Election Commissioner of Bangladesh
- In office 15 February 2017 – 14 February 2022
- President: Abdul Hamid

Personal details
- Born: 1 January 1955 (age 71) Rajshahi, East Pakistan
- Known for: Election commissioner

= Rafiqul Islam (civil servant) =

Election Commissioner of Bangladesh

Rafiqul Islam (born 1 January 1955) is a Bangladeshi civil servant who served as one of the Election Commissioners of Bangladesh during 2017–2022.

==Early life==
Rafiqul Islam was born on 1 January 1955 in Godagari Upazila of Rajshahi District of then East Pakistan (now Bangladesh) to Tufani Mondol and Rahima Begum. He completed his Secondary School Certificate from Godagari High School and Higher Secondary School Certificate from Rajshahi College. He obtained his Bachelor of Arts in Economics in a University of Bulgaria and earned his master's degree in Financial Management from the United Kingdom.

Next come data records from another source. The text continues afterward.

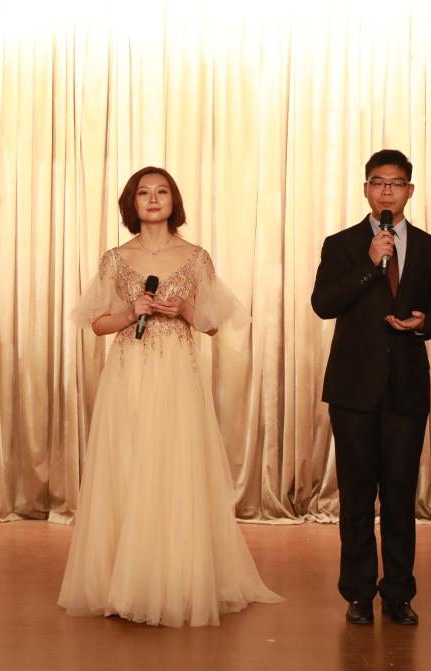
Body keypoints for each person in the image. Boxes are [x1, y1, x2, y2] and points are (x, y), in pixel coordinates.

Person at [58, 166, 281, 627]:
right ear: (132, 203)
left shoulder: (196, 258)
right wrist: (129, 311)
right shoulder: (116, 259)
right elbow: (95, 323)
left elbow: (213, 325)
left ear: (174, 200)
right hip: (128, 375)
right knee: (127, 466)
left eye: (162, 191)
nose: (153, 199)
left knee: (175, 468)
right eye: (144, 192)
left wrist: (184, 308)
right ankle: (123, 583)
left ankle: (176, 581)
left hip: (178, 376)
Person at [311, 149, 431, 626]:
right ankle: (357, 593)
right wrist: (371, 263)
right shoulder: (342, 244)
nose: (386, 190)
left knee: (399, 496)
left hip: (406, 389)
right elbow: (324, 303)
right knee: (355, 495)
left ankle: (398, 593)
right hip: (353, 389)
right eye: (377, 182)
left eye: (395, 183)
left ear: (409, 190)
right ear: (366, 189)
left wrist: (422, 322)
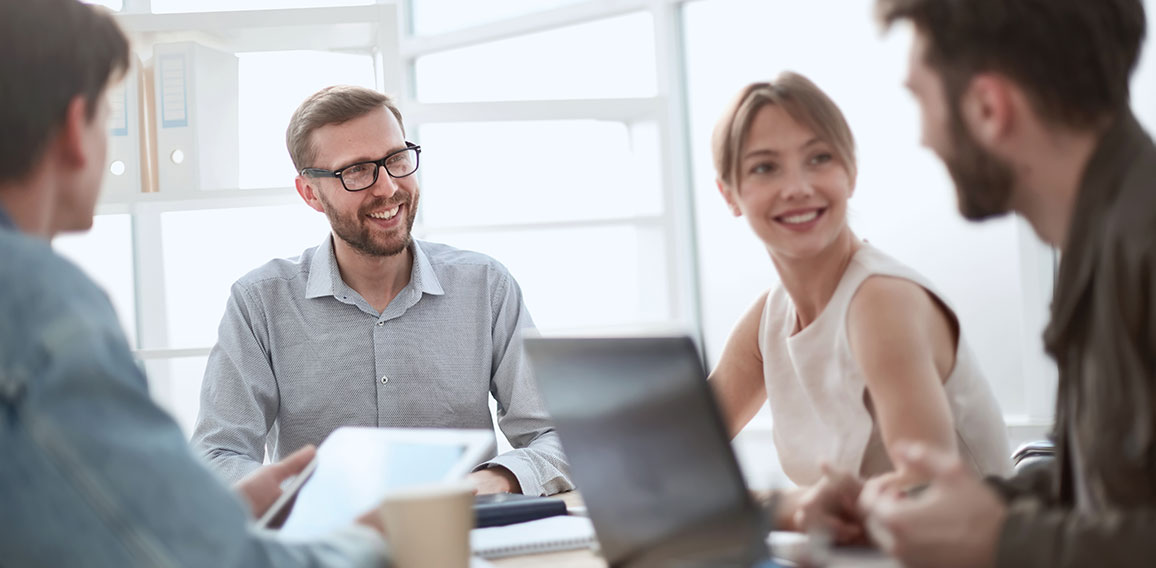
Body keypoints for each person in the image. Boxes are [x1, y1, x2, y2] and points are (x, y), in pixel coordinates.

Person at [0, 2, 390, 566]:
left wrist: (218, 511)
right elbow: (207, 559)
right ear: (73, 130)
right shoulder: (40, 302)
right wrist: (374, 538)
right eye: (108, 118)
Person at [859, 0, 1156, 567]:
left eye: (919, 98)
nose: (922, 138)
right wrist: (931, 509)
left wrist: (1003, 543)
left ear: (990, 108)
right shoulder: (1101, 240)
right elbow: (1101, 496)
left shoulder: (1143, 244)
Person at [190, 85, 572, 497]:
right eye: (356, 170)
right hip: (323, 551)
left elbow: (556, 435)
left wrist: (489, 481)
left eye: (396, 159)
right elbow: (217, 453)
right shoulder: (260, 304)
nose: (388, 187)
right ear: (310, 194)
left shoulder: (486, 287)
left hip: (465, 543)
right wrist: (306, 496)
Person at [707, 71, 1011, 540]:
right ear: (729, 194)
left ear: (850, 172)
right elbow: (680, 461)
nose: (798, 186)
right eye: (765, 167)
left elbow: (922, 496)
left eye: (819, 158)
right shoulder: (769, 317)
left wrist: (778, 507)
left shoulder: (880, 300)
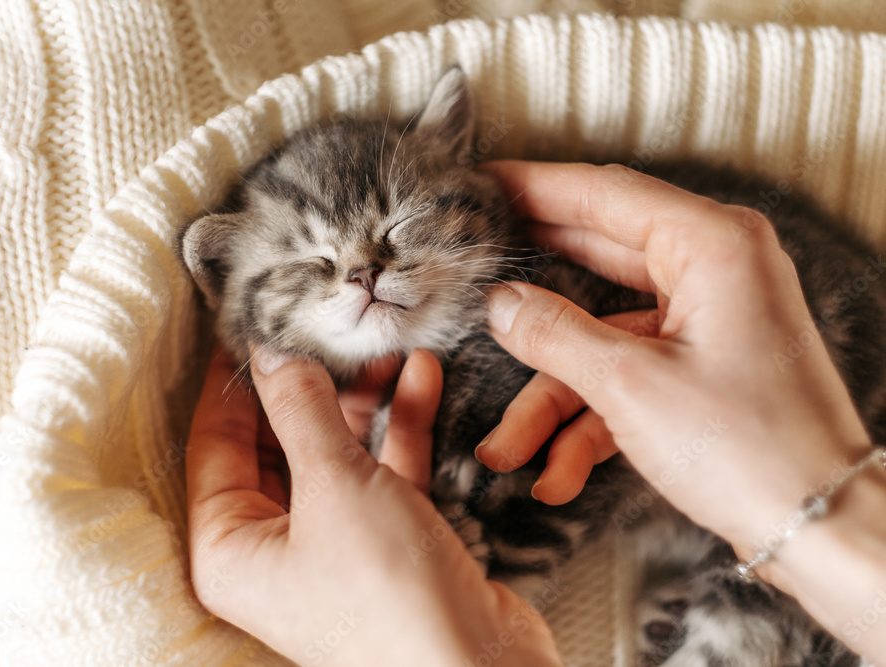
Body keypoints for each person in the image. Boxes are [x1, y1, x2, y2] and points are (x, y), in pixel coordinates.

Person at [186, 161, 886, 666]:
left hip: (850, 424)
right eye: (305, 264)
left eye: (400, 228)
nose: (364, 272)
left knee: (743, 639)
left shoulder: (508, 326)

In 2004, he received his PhD Degree in Management from the United States. He also has a Diploma on Computing and Project Management.

==Career==
Rafiqul Islam joined the Bangladesh Civil Service (administration) as Assistant Secretary in 1984. He served as Secretary of the Department of Information and Communication Technology and the Ministry of Science and Technology. He also served as the project director, joint secretary and additional secretary in the Election Commission Secretariat. On 31 December 2013, he retired from government service.

On 15 February 2017, Rafiqul Islam was appointed as a member of the Bangladesh Election Commission by the President of Bangladesh Abdul Hamid. The commission consists of five members and headed by KM Nurul Huda.

==Personal life==
Rafiqul Islam is married to Nazmun Ara Begum, a former Professor of Eden Mohila College, in his personal life. The couple has a son and a daughter.